[The task] From the line holding "van de onderwijsbegroting" to the final line of the entries, set down each line exactly, including both, and nothing more.

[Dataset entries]

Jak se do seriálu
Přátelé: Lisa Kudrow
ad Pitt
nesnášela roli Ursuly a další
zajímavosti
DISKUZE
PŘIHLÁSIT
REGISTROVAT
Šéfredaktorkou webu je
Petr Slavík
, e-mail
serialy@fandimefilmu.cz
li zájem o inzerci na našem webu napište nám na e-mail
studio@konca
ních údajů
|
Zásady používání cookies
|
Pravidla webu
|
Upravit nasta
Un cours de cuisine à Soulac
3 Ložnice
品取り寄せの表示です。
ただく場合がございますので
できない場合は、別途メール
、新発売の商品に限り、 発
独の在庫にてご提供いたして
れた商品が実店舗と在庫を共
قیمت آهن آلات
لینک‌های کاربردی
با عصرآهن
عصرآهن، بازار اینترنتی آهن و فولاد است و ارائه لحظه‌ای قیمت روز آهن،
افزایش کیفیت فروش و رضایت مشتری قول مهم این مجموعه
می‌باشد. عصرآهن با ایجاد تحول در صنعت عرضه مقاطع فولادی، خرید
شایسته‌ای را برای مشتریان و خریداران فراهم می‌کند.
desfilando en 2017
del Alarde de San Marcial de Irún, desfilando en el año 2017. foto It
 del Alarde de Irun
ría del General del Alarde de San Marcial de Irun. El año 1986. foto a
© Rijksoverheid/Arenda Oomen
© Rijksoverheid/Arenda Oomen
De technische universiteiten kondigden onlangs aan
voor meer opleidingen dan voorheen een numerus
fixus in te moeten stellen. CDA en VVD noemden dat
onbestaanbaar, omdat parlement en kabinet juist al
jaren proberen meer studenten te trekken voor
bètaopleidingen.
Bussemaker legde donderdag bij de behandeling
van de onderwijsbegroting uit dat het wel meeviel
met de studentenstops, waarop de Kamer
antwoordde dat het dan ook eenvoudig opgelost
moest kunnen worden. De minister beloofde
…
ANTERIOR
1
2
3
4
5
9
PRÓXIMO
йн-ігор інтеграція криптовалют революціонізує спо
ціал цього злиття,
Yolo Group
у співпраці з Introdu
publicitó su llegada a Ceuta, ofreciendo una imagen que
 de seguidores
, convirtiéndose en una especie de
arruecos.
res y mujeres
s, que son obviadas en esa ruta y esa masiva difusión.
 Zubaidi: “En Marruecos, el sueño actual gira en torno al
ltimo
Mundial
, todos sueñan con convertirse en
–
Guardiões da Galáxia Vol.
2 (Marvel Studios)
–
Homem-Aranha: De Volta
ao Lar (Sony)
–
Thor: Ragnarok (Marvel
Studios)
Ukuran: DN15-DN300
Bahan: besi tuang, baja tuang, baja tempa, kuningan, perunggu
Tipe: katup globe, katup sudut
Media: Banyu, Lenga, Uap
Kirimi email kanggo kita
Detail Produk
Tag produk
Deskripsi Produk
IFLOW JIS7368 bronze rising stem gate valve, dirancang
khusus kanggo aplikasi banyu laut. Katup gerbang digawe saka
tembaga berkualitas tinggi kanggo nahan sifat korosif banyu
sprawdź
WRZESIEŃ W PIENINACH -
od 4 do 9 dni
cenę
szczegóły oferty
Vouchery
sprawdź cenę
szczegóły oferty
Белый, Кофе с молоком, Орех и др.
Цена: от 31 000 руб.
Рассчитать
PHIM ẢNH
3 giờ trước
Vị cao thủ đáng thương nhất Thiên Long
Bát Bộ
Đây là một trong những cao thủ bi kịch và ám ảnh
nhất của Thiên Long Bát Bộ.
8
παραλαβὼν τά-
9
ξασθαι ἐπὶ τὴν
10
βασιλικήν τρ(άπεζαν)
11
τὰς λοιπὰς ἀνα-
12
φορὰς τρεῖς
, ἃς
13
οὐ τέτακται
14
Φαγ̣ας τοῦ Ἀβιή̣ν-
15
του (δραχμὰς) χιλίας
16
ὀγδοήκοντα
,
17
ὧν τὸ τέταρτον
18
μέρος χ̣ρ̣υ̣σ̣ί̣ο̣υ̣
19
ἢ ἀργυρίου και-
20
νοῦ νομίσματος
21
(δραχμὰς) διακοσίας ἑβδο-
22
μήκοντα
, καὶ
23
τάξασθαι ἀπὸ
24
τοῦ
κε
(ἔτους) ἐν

[Solution to this task]
van de onderwijsbegroting uit dat het wel meeviel
met de studentenstops, waarop de Kamer
antwoordde dat het dan ook eenvoudig opgelost
moest kunnen worden. De minister beloofde
…
ANTERIOR
1
2
3
4
5
9
PRÓXIMO
йн-ігор інтеграція криптовалют революціонізує спо
ціал цього злиття,
Yolo Group
у співпраці з Introdu
publicitó su llegada a Ceuta, ofreciendo una imagen que
 de seguidores
, convirtiéndose en una especie de
arruecos.
res y mujeres
s, que son obviadas en esa ruta y esa masiva difusión.
 Zubaidi: “En Marruecos, el sueño actual gira en torno al
ltimo
Mundial
, todos sueñan con convertirse en
–
Guardiões da Galáxia Vol.
2 (Marvel Studios)
–
Homem-Aranha: De Volta
ao Lar (Sony)
–
Thor: Ragnarok (Marvel
Studios)
Ukuran: DN15-DN300
Bahan: besi tuang, baja tuang, baja tempa, kuningan, perunggu
Tipe: katup globe, katup sudut
Media: Banyu, Lenga, Uap
Kirimi email kanggo kita
Detail Produk
Tag produk
Deskripsi Produk
IFLOW JIS7368 bronze rising stem gate valve, dirancang
khusus kanggo aplikasi banyu laut. Katup gerbang digawe saka
tembaga berkualitas tinggi kanggo nahan sifat korosif banyu
sprawdź
WRZESIEŃ W PIENINACH -
od 4 do 9 dni
cenę
szczegóły oferty
Vouchery
sprawdź cenę
szczegóły oferty
Белый, Кофе с молоком, Орех и др.
Цена: от 31 000 руб.
Рассчитать
PHIM ẢNH
3 giờ trước
Vị cao thủ đáng thương nhất Thiên Long
Bát Bộ
Đây là một trong những cao thủ bi kịch và ám ảnh
nhất của Thiên Long Bát Bộ.
8
παραλαβὼν τά-
9
ξασθαι ἐπὶ τὴν
10
βασιλικήν τρ(άπεζαν)
11
τὰς λοιπὰς ἀνα-
12
φορὰς τρεῖς
, ἃς
13
οὐ τέτακται
14
Φαγ̣ας τοῦ Ἀβιή̣ν-
15
του (δραχμὰς) χιλίας
16
ὀγδοήκοντα
,
17
ὧν τὸ τέταρτον
18
μέρος χ̣ρ̣υ̣σ̣ί̣ο̣υ̣
19
ἢ ἀργυρίου και-
20
νοῦ νομίσματος
21
(δραχμὰς) διακοσίας ἑβδο-
22
μήκοντα
, καὶ
23
τάξασθαι ἀπὸ
24
τοῦ
κε
(ἔτους) ἐν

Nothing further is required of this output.